__Aim of the task__. From the line that contains "left front paw: (157, 328)" to the final line of the records below, print each line exactly and leave every picture out.

--------------------

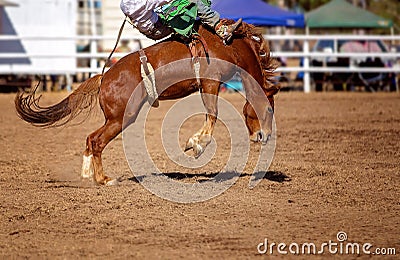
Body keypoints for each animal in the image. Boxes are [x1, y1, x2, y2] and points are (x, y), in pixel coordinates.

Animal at [15, 22, 278, 185]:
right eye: (268, 108)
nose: (263, 136)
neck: (229, 46)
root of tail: (104, 77)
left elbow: (211, 114)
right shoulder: (210, 82)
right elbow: (212, 114)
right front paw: (196, 144)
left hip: (116, 118)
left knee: (90, 139)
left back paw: (87, 174)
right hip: (121, 117)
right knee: (97, 141)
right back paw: (105, 180)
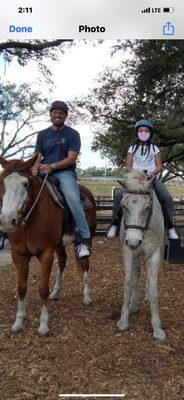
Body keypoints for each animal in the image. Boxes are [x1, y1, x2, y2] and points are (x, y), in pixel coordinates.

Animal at [0, 155, 97, 336]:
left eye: (25, 184)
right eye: (2, 182)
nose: (8, 221)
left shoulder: (46, 253)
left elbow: (42, 288)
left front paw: (43, 325)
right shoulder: (18, 255)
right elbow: (21, 288)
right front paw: (18, 323)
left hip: (87, 238)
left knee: (84, 264)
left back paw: (86, 297)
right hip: (59, 245)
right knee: (63, 261)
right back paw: (55, 292)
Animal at [117, 170, 166, 340]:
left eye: (147, 207)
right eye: (123, 206)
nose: (133, 241)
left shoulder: (154, 254)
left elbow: (153, 288)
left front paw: (157, 328)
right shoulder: (128, 251)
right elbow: (128, 282)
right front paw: (123, 320)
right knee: (136, 274)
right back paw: (134, 304)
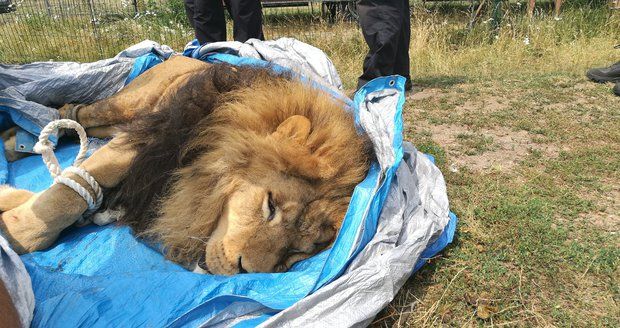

--------------------

__Written response__.
left front paw: (157, 328)
right shoulder: (128, 251)
right elbow: (128, 282)
right front paw: (123, 320)
right knee: (136, 274)
right back paw: (134, 304)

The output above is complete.